START Task material

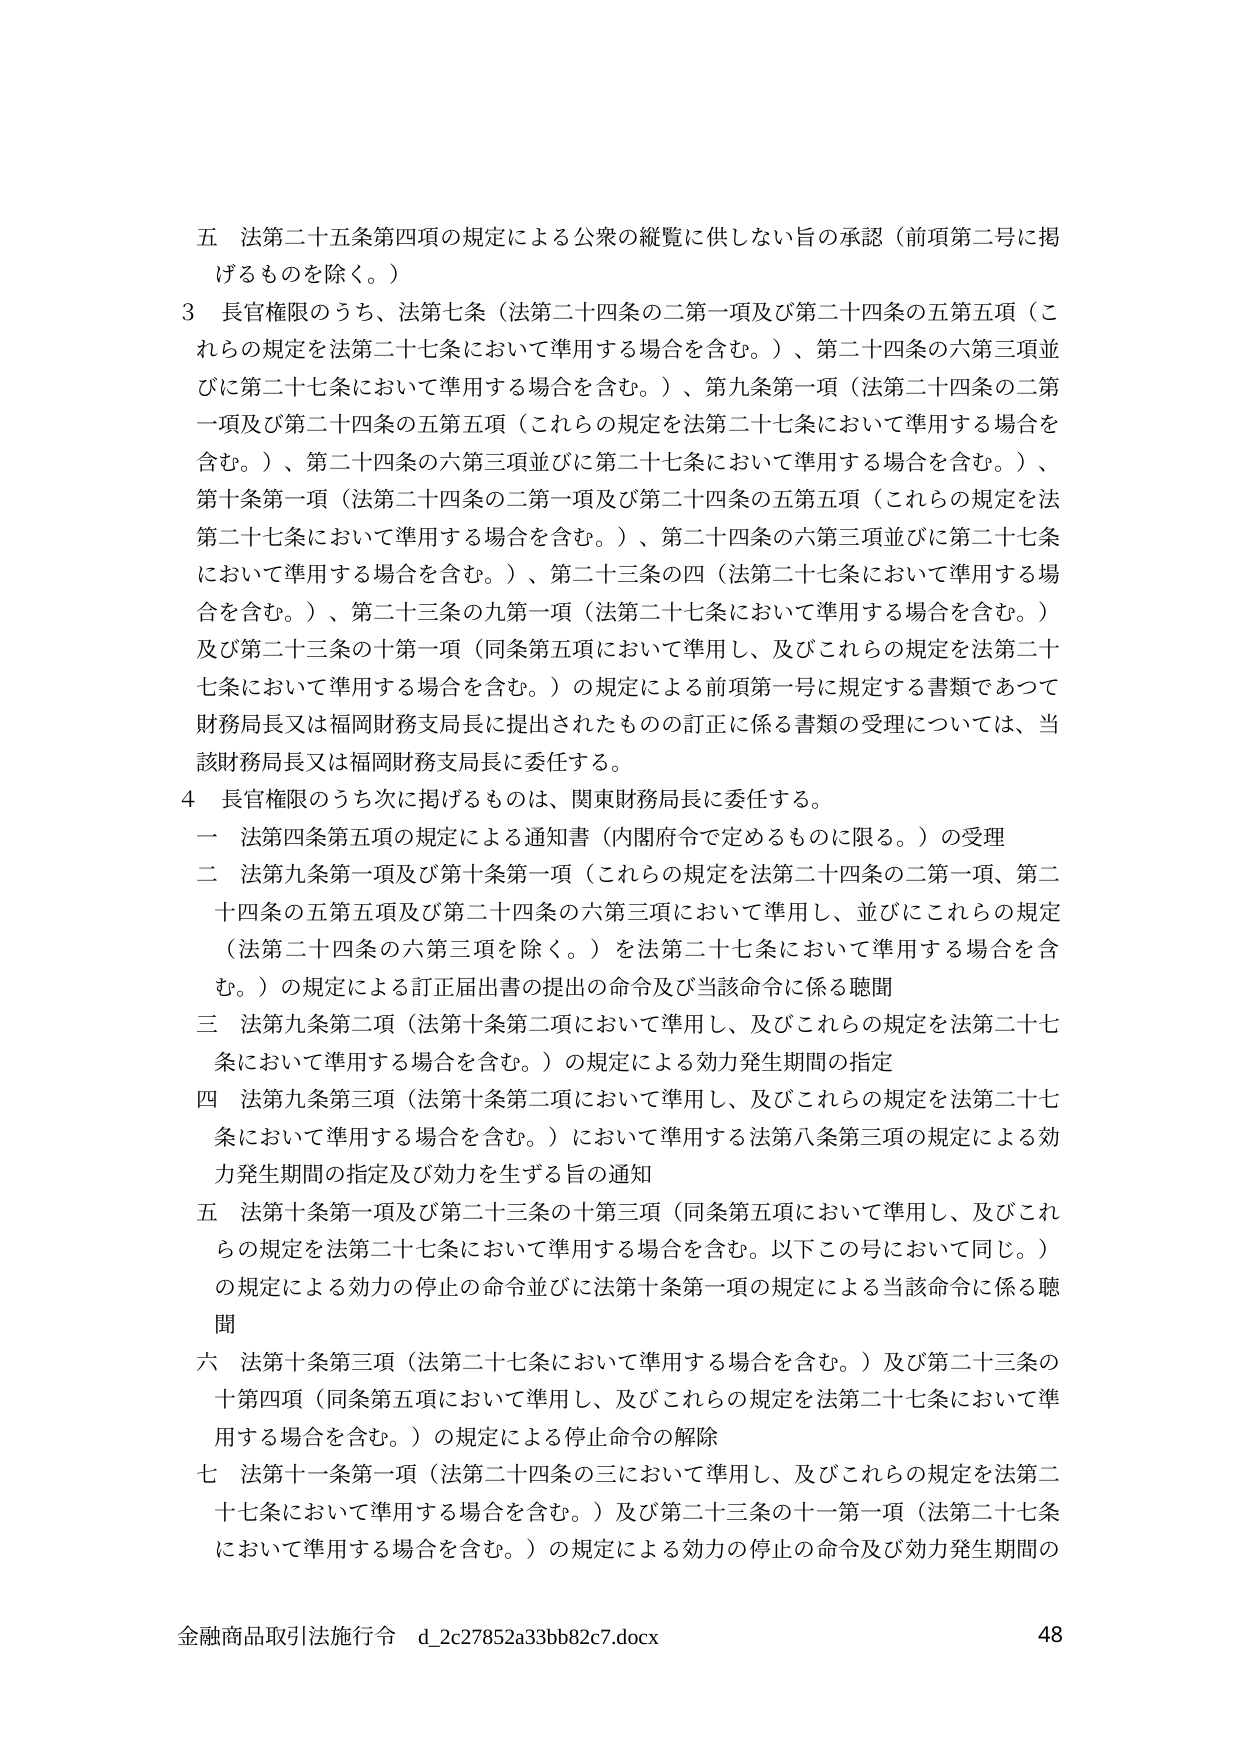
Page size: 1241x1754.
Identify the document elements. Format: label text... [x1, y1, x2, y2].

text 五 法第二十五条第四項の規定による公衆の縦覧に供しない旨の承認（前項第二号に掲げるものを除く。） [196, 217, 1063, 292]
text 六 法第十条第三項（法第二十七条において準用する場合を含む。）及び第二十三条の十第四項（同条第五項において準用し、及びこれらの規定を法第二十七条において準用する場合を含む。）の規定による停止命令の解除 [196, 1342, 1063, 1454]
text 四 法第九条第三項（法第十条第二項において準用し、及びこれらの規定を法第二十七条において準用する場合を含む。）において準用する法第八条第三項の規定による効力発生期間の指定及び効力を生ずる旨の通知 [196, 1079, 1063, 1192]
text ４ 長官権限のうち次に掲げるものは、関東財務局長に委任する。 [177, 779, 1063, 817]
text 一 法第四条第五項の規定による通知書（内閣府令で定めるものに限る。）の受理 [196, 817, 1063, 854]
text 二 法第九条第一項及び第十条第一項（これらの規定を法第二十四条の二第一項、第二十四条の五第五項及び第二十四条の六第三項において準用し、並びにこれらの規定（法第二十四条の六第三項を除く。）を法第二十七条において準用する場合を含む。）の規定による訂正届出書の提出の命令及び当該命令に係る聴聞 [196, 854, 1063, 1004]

END Task material

Description of the task:
Return the lines from the one containing "Identify the document" through the last line of the records. Include both ends and nothing else.

Response below:
Identify the document elements. Format: label text... [x1, y1, x2, y2].

text 五 法第二十五条第四項の規定による公衆の縦覧に供しない旨の承認（前項第二号に掲げるものを除く。） [196, 217, 1063, 292]
text 六 法第十条第三項（法第二十七条において準用する場合を含む。）及び第二十三条の十第四項（同条第五項において準用し、及びこれらの規定を法第二十七条において準用する場合を含む。）の規定による停止命令の解除 [196, 1342, 1063, 1454]
text 四 法第九条第三項（法第十条第二項において準用し、及びこれらの規定を法第二十七条において準用する場合を含む。）において準用する法第八条第三項の規定による効力発生期間の指定及び効力を生ずる旨の通知 [196, 1079, 1063, 1192]
text ４ 長官権限のうち次に掲げるものは、関東財務局長に委任する。 [177, 779, 1063, 817]
text 一 法第四条第五項の規定による通知書（内閣府令で定めるものに限る。）の受理 [196, 817, 1063, 854]
text 二 法第九条第一項及び第十条第一項（これらの規定を法第二十四条の二第一項、第二十四条の五第五項及び第二十四条の六第三項において準用し、並びにこれらの規定（法第二十四条の六第三項を除く。）を法第二十七条において準用する場合を含む。）の規定による訂正届出書の提出の命令及び当該命令に係る聴聞 [196, 854, 1063, 1004]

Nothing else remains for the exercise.